■ **TASK GOAL**
From the forum exchange below, reproduce word for word the passage that begins with "I don't know" and continues through "do anything else.".

Chauncey Gardner said:


> Hope- n- change is the death's knell to common sense, trumpet roar for inflated taxes and restricted personal liberty for that "Reasonalble Man" who can no longer be trusted by the state...to say, buy a laser pointer from China or to adopt knife laws that make nearly everthing but a pair of fingernail clippers (with a file attached) a felony.


How about we keep politics out of this discussion, before I feel compelled to tell you how full of neocon crap you are?


----------



## Chauncey Gardner (Feb 23, 2010)

fyrstormer said:


> How about we keep politics out of this discussion, before I feel compelled to tell you how full of neocon crap you are?


 

I don't know what a neocon is but I know an [email protected]@hat when I see one and I don't have a picture of Jesus or George Bush in my living room over a potted plastic plant.

When we hear gun fire around here it's usually a neighbor plinking or maybe shooting skeet in his backyard...or a feral cat. Crime is not a problem here, but I get the point about gunfire. You tough guys livin in da hood n all know to duck & cover & call the cops.

Not an army brat and don't think you know any more about firearms than you do anything else.

Fact is, I think you made the Army brat stuff up too....


----------



## fyrstormer (Feb 23, 2010)

I don't live in da hood, I live in da _suburbs_, dawg. :ironic: Regardless, if someone opens fire around here, it's _not_ because they're popping empty Miller cans off their deck railing.

I'd post a picture of my Italian birth certificate and my US Army CBA, but you'd probably think I'm faking those too, and you strike me as the sort of person who "sticks to their guns", so it would be a waste of time anyway. So I tell you what: you keep growing corn, and I'll keep advising our armed forces on how to secure their installation perimeters, mkay?

■ **ENTRIES SHOWN**
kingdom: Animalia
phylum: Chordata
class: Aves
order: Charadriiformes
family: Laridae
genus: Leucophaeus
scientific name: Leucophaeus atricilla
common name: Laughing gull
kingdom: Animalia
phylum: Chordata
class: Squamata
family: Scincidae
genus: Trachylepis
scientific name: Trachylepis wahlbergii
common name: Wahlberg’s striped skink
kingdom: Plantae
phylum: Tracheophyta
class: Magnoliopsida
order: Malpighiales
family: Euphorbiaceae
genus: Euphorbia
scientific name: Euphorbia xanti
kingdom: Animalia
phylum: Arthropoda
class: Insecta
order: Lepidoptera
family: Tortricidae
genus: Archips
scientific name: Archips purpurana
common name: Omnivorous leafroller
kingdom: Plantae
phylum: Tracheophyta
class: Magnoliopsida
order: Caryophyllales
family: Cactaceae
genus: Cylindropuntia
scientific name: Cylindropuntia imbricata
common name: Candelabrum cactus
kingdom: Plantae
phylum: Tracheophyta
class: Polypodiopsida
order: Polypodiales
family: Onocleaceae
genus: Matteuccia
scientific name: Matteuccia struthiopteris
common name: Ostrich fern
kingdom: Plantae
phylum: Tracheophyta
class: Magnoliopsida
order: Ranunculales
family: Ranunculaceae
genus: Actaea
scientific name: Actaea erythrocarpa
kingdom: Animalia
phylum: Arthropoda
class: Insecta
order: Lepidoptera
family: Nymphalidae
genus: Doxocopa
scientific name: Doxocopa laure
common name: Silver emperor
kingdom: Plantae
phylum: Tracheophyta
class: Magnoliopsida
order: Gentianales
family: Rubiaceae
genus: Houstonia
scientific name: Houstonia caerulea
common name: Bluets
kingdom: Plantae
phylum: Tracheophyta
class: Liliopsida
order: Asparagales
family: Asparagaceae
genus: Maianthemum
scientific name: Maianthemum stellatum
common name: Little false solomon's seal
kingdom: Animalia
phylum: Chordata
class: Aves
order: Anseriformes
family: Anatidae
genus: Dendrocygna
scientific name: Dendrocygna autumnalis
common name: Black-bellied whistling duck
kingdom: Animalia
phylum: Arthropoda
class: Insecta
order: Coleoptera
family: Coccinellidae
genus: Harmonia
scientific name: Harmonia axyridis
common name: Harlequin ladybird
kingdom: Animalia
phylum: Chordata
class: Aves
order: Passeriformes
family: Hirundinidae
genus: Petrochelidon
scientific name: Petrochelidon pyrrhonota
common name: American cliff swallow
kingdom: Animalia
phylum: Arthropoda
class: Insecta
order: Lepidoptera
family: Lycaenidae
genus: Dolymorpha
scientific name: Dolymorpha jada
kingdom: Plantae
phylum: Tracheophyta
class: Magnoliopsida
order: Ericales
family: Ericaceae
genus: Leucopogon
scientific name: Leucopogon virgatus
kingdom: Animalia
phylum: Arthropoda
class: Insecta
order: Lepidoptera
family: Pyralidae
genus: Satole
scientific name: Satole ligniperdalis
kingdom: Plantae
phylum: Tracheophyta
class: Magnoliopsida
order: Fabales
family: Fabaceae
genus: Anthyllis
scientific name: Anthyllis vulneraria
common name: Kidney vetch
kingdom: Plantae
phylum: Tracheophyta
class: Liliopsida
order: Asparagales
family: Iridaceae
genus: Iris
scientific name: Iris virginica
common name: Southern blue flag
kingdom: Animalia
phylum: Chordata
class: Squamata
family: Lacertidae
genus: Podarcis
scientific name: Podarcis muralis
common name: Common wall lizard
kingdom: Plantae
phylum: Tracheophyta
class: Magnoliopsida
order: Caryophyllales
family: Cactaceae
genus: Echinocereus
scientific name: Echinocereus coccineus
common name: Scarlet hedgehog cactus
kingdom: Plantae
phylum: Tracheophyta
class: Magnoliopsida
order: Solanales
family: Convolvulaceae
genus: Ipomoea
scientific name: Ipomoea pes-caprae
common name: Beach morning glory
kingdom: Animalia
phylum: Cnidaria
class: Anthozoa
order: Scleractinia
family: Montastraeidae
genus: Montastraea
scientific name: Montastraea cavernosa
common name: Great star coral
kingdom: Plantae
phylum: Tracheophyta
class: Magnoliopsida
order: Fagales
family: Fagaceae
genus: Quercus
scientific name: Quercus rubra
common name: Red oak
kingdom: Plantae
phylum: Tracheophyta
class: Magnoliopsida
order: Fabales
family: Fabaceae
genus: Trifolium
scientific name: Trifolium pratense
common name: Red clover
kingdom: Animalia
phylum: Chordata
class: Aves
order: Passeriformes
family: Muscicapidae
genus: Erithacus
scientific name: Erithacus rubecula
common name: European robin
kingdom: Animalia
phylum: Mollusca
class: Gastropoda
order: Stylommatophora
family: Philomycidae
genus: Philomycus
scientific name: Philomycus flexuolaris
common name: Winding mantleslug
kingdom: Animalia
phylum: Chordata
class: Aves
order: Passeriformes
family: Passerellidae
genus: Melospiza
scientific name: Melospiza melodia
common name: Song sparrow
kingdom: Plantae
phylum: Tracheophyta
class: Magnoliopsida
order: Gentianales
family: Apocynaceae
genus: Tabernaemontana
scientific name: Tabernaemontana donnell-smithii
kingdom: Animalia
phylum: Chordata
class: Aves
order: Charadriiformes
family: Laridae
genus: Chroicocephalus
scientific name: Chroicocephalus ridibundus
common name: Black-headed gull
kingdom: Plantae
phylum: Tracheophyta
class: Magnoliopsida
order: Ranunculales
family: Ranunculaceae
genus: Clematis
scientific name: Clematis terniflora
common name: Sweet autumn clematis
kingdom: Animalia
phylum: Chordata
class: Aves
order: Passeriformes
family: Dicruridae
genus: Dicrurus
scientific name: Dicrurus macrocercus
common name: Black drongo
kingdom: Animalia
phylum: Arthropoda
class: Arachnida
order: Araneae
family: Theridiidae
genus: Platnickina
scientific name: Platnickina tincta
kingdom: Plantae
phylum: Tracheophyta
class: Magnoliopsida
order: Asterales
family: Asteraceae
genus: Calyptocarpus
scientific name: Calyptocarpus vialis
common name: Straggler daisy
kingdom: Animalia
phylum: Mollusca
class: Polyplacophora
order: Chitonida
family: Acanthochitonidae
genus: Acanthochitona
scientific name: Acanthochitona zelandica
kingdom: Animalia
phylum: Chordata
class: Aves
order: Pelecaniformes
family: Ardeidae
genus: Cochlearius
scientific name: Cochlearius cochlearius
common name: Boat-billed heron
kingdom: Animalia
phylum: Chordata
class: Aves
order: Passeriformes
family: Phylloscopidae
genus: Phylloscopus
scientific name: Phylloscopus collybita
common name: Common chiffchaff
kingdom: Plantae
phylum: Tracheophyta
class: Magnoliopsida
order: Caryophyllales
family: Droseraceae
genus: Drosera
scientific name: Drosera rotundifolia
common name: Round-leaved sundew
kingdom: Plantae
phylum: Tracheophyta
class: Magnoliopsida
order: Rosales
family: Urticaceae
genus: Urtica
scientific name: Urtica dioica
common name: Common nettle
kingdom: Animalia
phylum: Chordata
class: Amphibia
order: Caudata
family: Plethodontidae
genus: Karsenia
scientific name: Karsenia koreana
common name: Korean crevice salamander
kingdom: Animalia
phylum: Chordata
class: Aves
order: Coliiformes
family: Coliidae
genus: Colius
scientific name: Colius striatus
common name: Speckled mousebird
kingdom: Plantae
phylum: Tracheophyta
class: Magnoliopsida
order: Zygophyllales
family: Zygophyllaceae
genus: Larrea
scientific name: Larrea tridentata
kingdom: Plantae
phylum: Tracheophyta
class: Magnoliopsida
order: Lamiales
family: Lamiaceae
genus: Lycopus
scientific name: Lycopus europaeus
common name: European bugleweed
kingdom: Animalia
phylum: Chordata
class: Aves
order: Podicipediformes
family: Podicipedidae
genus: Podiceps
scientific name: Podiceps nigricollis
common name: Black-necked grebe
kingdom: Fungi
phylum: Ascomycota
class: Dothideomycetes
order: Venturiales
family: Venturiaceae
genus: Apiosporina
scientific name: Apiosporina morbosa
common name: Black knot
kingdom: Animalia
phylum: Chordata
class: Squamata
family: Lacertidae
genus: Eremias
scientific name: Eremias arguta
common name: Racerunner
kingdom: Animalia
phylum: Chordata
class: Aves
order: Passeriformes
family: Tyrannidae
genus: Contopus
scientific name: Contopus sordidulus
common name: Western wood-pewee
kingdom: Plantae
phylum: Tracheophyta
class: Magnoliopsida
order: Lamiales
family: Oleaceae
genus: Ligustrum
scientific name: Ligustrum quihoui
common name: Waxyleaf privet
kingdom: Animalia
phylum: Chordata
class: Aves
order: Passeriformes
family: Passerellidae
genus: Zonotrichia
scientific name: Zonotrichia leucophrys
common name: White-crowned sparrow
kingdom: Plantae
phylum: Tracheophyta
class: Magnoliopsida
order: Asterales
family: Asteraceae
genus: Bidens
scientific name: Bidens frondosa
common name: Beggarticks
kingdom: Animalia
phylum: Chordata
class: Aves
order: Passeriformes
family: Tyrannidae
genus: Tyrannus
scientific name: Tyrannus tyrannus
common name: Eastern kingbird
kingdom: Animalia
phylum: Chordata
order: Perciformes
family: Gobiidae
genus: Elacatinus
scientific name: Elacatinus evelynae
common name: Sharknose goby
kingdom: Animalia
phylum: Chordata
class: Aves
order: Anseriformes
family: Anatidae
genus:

■ **ANSWER TO THIS PROBLEM**
I don't know what a neocon is but I know an [email protected]@hat when I see one and I don't have a picture of Jesus or George Bush in my living room over a potted plastic plant.

When we hear gun fire around here it's usually a neighbor plinking or maybe shooting skeet in his backyard...or a feral cat. Crime is not a problem here, but I get the point about gunfire. You tough guys livin in da hood n all know to duck & cover & call the cops.

Not an army brat and don't think you know any more about firearms than you do anything else.